Penyandang disabilitas Tuli, Naufal Athallah, terpaksa melepaskan alat bantu dengarnya (ABD) saat mengikuti ujian seleksi universitas karena mengaku disuruh panitia dan bahkan dicurigai sebagai joki.
Ketua Perkumpulan Penyandang Disabilitas Indonesia (PPDI) DKI Jakarta, Leindert Hermeinadi, mengatakan kejadian itu memperlihatkan kurangnya pemahaman atas hak-hak para penyandang disabilitas.
“Kita disuruh lepas alat yang vital bagi kita, seperti alat bantu dengar. Dia mau tes tapi enggak boleh dengar. Berarti kan pemahamannya tentang disabilitas rendah,” kata Leindert kepada BBC News Indonesia, Kamis (20/06).
Seorang perwakilan dari Tuli Indonesia, Cristophorus Budidharma, mengatakan apa yang dialami Naufal adalah satu dari beragam tantangan yang dihadapi oleh penyandang Tuli.
Bukan hanya tentang ABD, Cristophorus bahkan mengatakan ada penyandang Tuli yang “dipaksa ikut tes listening dan speaking bahasa Inggris, dan masih banyak isu lainnya,” katanya.
Komisi Nasional Disabilitas melihat minimnya pemahaman dan pemenuhan hak penyandang disabilitas disebabkan oleh pelaksanaan regulasi di lapangan yang masih lemah, baik di dunia pendidikan maupun kehidupan sosial masyarakat.
Pihak Universitas Indonesia yang menjadi tempat berlangsungnya ujian tulis berbasis komputer (UTBK) itu mengatakan bahwa tes yang dijalani Naufal bersifat visual, \”sehingga seorang peserta tuna rungu tidak membutuhkan asistensi atau bantuan apa pun. Semua instruksi ujian ditampilkan di layar,\” kata Kepala Humas UI, Amelita Lusia.
BBC News Indonesia telah menghubungi Kepala Balai Pengelolaan Pengujian Pendidikan (BP3) Kemendikbud Ristek, Rahmawati, namun hingga berita ini diturunkan belum ada tanggapan.
\’ABD adalah penyelamat hidup saya\’
Naufal Athallah, 18 tahun, adalah penyandang disabilitas Tuli sejak usia tiga tahun dan menggunakan alat bantu dengar (ABD) pada usia empat tahun.
ABD bagi Naufal memiliki peran yang penting dalam hidupnya. “ABD adalah penyelamat hidup saya.

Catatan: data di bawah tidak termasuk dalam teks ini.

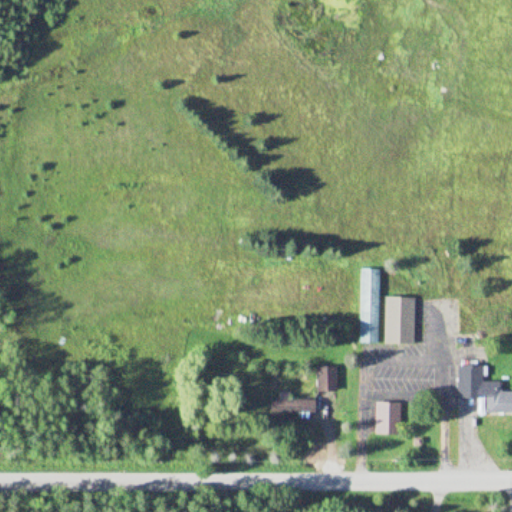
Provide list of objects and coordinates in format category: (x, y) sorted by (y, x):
building: (367, 307)
parking lot: (398, 373)
building: (324, 380)
building: (482, 390)
building: (292, 406)
building: (386, 419)
road: (256, 481)
road: (434, 496)
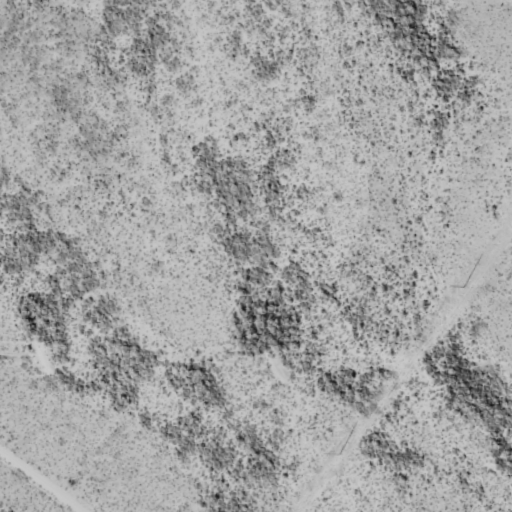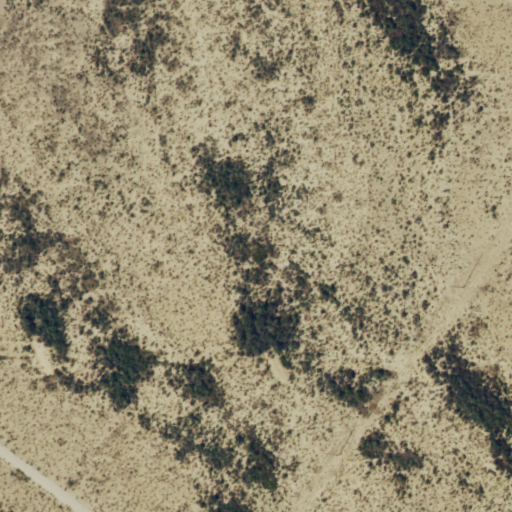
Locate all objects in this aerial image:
power tower: (463, 288)
power tower: (338, 456)
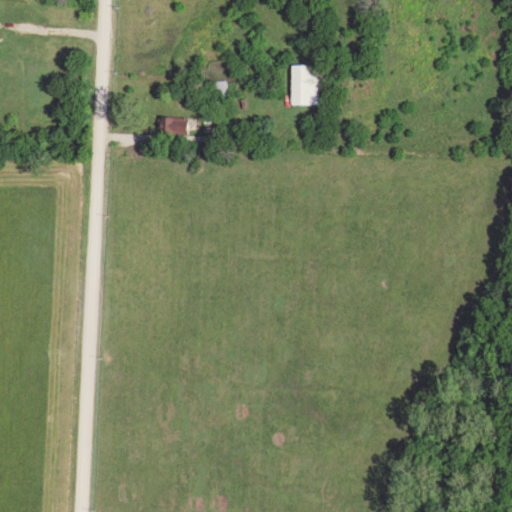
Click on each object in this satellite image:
road: (52, 26)
building: (306, 82)
building: (176, 123)
road: (94, 256)
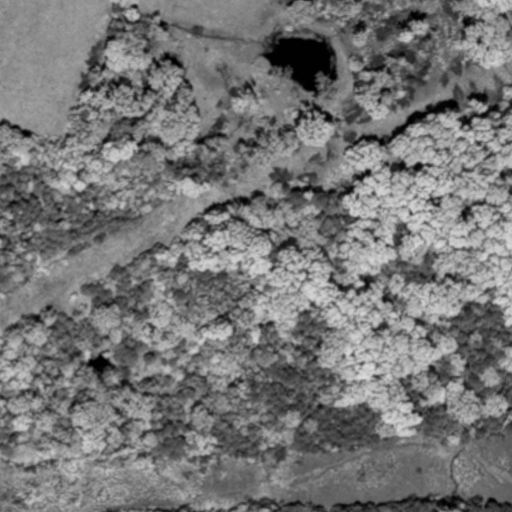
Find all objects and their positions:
power tower: (358, 475)
power tower: (57, 488)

Soalnya itu alat yang membuat saya bisa mendengar, bisa mengobrol tanpa bahasa isyarat, dan memahami keadaan,” kata Naufal kepada wartawan BBC News Indonesia, Kamis (20/06).
Namun, ABD itu harus dia tanggalkan saat mengikuti UTBK Seleksi Nasional Berdasarkan Tes (SNBT) di Universitas Indonesia, pada 14 Mei lalu, bersaing dengan siswa sekolah tingkat atas lainnya untuk memperebutkan kursi universitas negeri.
”Saya berharap di SNBT. Jangan sampai di [jalur] mandiri soalnya biayanya mahal. Dari SNBT saya berjuang dan semangat belajar untuk masuk PTN yang saya impikan,” katanya.
Siswa kelas 12 SMK di Tangerang Selatan itu bercerita, saat pendaftaran SNBT tidak ada opsi bagi penyandang tunarungu, tapi hanya untuk tunanetra dan tunadaksa. ”Panitia bilang kalo tidak ada opsi tidak usah diklik,” katanya.